:: Work required ::
Would you retype exactly the lines from the one containing "M1 49 144 240" through the last line of the records below, and nothing else?

:: Records provided ::

/---

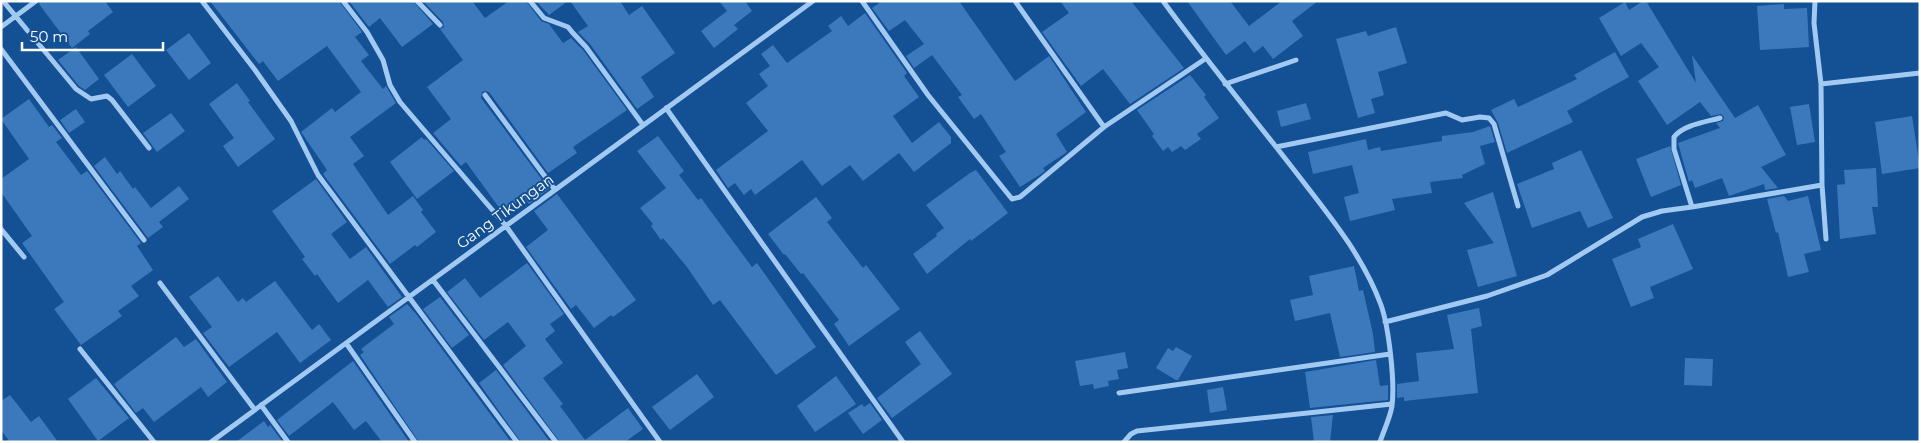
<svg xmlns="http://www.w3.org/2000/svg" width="1921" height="443" font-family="Montserrat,sans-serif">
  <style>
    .building { fill: #3c79bc }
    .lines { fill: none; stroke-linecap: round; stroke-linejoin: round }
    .street { stroke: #a2c9f2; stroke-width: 5 }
    .labels { text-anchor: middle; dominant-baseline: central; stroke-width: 4; stroke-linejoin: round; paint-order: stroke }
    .street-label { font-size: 15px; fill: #fff; stroke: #135094 }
  </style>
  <rect width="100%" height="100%" fill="#135094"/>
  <!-- building -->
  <path class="building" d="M40 1H105L113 12 88 31 90 34 72 48 39 4Z
    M210 1H339L362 32 355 37 369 55 361 61 383 89 386 86 396 103 350 137 364 156 353 164 388 215 413 196 423 210 421 212 436 232 417 247 415 245 390 264 323 174 327 170 301 132 332 108 335 112 361 92 327 46 278 81 263 61 259 64Z
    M349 1H413L433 24 402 47 380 18 369 27Z
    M423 1H472L485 18 509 1H526L541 21 549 24 563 43 571 38 583 50 627 110 573 147 577 153 548 173 489 92 485 91 482 92 481 98 549 189 529 204 524 197 503 213 466 162 461 166 433 133 451 119 427 87 463 60 440 29 444 27 443 22Z
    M536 1H568L549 15Z
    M570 1H620L629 15 642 6 675 53 641 77 654 97 637 109 590 44 578 32 588 26Z
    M719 1H745L752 11 734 25 738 29 714 48 701 31 727 11Z
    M882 1H959L1015 81 1049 56 1086 112 1056 134 1067 152 1043 168 1045 171 1041 174 1020 187 999 156 1006 152 981 114 974 119 958 97 962 95 932 55 914 68 906 56 924 44 905 20 889 31 872 8Z
    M1060 1H1131L1184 68 1130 104 1103 69 1081 86 1042 32 1069 13Z
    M1187 1H1230L1249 26 1282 1H1318L1292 21 1303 36 1273 59 1263 46 1254 53 1245 41 1226 55Z
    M1643 1H1646L1696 83 1692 55 1735 118 1758 105 1786 155 1761 167 1778 188 1765 190 1764 184 1729 196 1722 178 1695 188 1692 180 1689 182 1678 143 1720 128 1716 123 1723 121 1724 117 1721 114 1711 116 1700 102 1667 125 1638 81 1659 67 1641 43 1621 56 1599 18 1625 2 1629 10Z
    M1784 4V9L1807 8 1809 47 1760 50 1757 6Z
    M865 13 907 73 904 76 919 97 893 116 912 143 939 122 951 137V143L914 172 899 153 863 181 850 165 822 186 802 160 755 195 751 189 744 195 735 183 728 188 716 170 768 131 746 103 768 86 759 74 770 66 761 54 773 45 787 63 832 31 828 26 841 16 848 26Z
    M1396 27 1407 63 1378 72 1384 95 1371 99 1375 113 1358 118 1336 39 1366 31 1368 36Z
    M189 33 211 63 189 80 166 50Z
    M76 47 99 79 85 90 79 86 58 60Z
    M1615 52 1629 77 1567 111 1573 122 1507 153 1498 123 1491 110 1514 99 1518 107 1577 79 1574 75Z
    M132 54 156 86 128 107 104 75Z
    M1190 75 1206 95 1204 97 1219 118 1197 134 1201 139 1185 150 1181 146 1172 152 1168 147 1163 151 1152 136 1154 134 1137 110Z
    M237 83 250 101 248 102 275 139 238 167 223 146 234 138 209 104Z
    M29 99 49 127 52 125 62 138 56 142 81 175 87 171 141 243 137 246 153 270 131 286 139 296 118 311 122 316 81 345 54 309 64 302 22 243 32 236 1 192V179L29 159 1 119Z
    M1306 103 1311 119 1281 127 1277 111Z
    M1809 104 1815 142 1797 145 1790 107Z
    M76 109 85 122 69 133 60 120Z
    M171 113 185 131 157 152 143 133Z
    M1912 116 1920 168 1882 174 1875 122Z
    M1490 126 1495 142 1480 146 1485 164 1462 175 1463 178 1430 182 1432 193 1392 199 1395 210 1350 221 1344 197 1359 193 1352 165 1313 174 1308 152 1366 139 1368 150 1380 147 1381 151 1442 141V136L1473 132Z
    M658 136 684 171 679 175 698 200 701 198 752 267 757 263 816 347 776 375 720 300 713 305 687 267 663 238 661 240 651 226 653 224 640 208 666 188 637 151Z
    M422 137 424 140 426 139 454 171 417 199 390 162Z
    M1670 146 1681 185 1651 197 1636 159Z
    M1581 150 1613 218 1588 228 1580 211 1532 228 1517 184 1554 169 1552 163Z
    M105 157 117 174 120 171 133 189 135 187 151 208 179 186 189 199 159 222 163 227 148 238 94 166Z
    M1876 168 1878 207H1872L1876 234 1840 239 1837 185 1845 184 1844 170Z
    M976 170 1008 213 971 241 970 239 927 274 913 254 937 236 936 234 944 228 926 205 970 173Z
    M316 179 347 222 331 234 350 259 366 247 402 297 388 307 368 280 338 303 317 274 315 276 302 259 305 257 272 211Z
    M1493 192 1517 276 1478 287 1467 250 1494 243 1464 203Z
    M557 194 636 300 613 317 611 315 594 328 576 305 571 309 526 247 548 230 534 211Z
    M1784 196 1788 201 1808 196 1821 250 1804 254 1809 272 1788 277 1778 232 1776 233 1767 199Z
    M816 197 832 218 827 222 863 268 866 265 900 309 849 346 834 324 839 320 803 273 801 274 785 254 784 255 768 234Z
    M1673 224 1693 269 1650 287 1654 298 1631 307 1612 259 1641 247 1638 239Z
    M527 263 564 314 550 324 555 331 545 339 563 363 543 378 563 404 560 406 585 440 628 408 643 429 625 442H560L503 365 526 346 508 322 484 340 447 292 465 278 480 298Z
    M1354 266 1359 291 1363 290 1373 334 1375 352 1340 357 1330 313 1295 321 1290 300 1313 295 1309 276Z
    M218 276 238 302 243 298 246 302 275 281 312 330 319 324 331 340 300 363 277 332 229 367 203 333 212 327 189 297Z
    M440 297 469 335 452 348 423 309Z
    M407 304 416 314 511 442H419L360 355 364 352 361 349 394 324 389 317Z
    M1479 308 1482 326 1471 329 1478 393 1404 401V397L1397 398V384L1419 381 1416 353 1454 349 1447 315Z
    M920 331 952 374 892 418 877 398 921 364 905 342Z
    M176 337 184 347 196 339 227 382 208 397 201 387 154 422 143 408 136 413 114 384Z
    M1176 347 1192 356 1178 380H1176L1156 368 1168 348 1173 351Z
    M1125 352 1128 368 1117 370 1119 379 1108 381 1109 386 1094 389 1093 384 1080 386 1075 361Z
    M1685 358 1713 359 1712 386 1684 385Z
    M1376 360 1380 386 1388 385V400L1310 408 1305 372Z
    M353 361 409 442H382L366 421 354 430 333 402 289 436 277 420Z
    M496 370 550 442H521L479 383Z
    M697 374 714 397 670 430 652 407Z
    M836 376 856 404 815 432 797 406Z
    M96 378 129 418 98 441 68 399Z
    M1223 387 1227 410 1210 413 1207 390Z
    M10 395 31 422 39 416 58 442H10L1 430V401Z
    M870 403 882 420 863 434 848 413 862 404 864 407Z
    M1333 415 1330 442H1314L1311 417Z
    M264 421 268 427 270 425 282 441 236 442Z"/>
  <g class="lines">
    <!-- street -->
    <path class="street" d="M3 1 76 89 91 99 107 96 112 100 149 148
      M202 1 255 70 291 121 318 175 517 442
      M343 1 367 32 383 60 390 85 400 102 506 226 660 442
      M417 1 440 25
      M530 1 544 18 568 27 572 32 586 47 643 125
      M862 1 928 95 1012 199 1020 197 1104 127 1205 59
      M1015 1 1104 127
      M1163 1C1206 60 1253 117 1298 175 1329 215 1363 256 1381 305 1389 328 1395 382 1392 406 1390 418 1384 430 1380 442
      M1 27 36 1
      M1 49 144 240
      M1225 84 1296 60
      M1821 84 1920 73
      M485 95 555 190
      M666 108 903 442
      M1276 147 1446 113 1462 120 1480 117 1489 118 1494 124 1518 206
      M1822 185 1826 239
      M1692 207 1674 149V137C1683 125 1705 122 1720 118
      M1 229 24 257
      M433 280 556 442
      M160 283 255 410
      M1385 322 1487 296 1547 275 1642 217 1662 211 1692 207 1822 185 1821 84 1814 23 1815 1
      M346 343 415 442
      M80 349 154 442
      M1119 393 1390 354
      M261 405 288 442
      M211 442 813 1
      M1124 442 1131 434 1137 431 1392 404"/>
  </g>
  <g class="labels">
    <!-- street labels -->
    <g class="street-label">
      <text transform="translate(505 211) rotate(-36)">Gang Tikungan</text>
    </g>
  </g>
  <!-- border -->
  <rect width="1921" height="443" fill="none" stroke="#ffffff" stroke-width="5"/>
  <!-- scale -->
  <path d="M22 42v8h141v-8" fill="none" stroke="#ffffff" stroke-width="2.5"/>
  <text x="30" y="42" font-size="15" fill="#ffffff" stroke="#135094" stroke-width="4" paint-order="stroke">50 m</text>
</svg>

\---

:: Solved problem ::
      M1 49 144 240
      M1225 84 1296 60
      M1821 84 1920 73
      M485 95 555 190
      M666 108 903 442
      M1276 147 1446 113 1462 120 1480 117 1489 118 1494 124 1518 206
      M1822 185 1826 239
      M1692 207 1674 149V137C1683 125 1705 122 1720 118
      M1 229 24 257
      M433 280 556 442
      M160 283 255 410
      M1385 322 1487 296 1547 275 1642 217 1662 211 1692 207 1822 185 1821 84 1814 23 1815 1
      M346 343 415 442
      M80 349 154 442
      M1119 393 1390 354
      M261 405 288 442
      M211 442 813 1
      M1124 442 1131 434 1137 431 1392 404"/>
  </g>
  <g class="labels">
    <!-- street labels -->
    <g class="street-label">
      <text transform="translate(505 211) rotate(-36)">Gang Tikungan</text>
    </g>
  </g>
  <!-- border -->
  <rect width="1921" height="443" fill="none" stroke="#ffffff" stroke-width="5"/>
  <!-- scale -->
  <path d="M22 42v8h141v-8" fill="none" stroke="#ffffff" stroke-width="2.5"/>
  <text x="30" y="42" font-size="15" fill="#ffffff" stroke="#135094" stroke-width="4" paint-order="stroke">50 m</text>
</svg>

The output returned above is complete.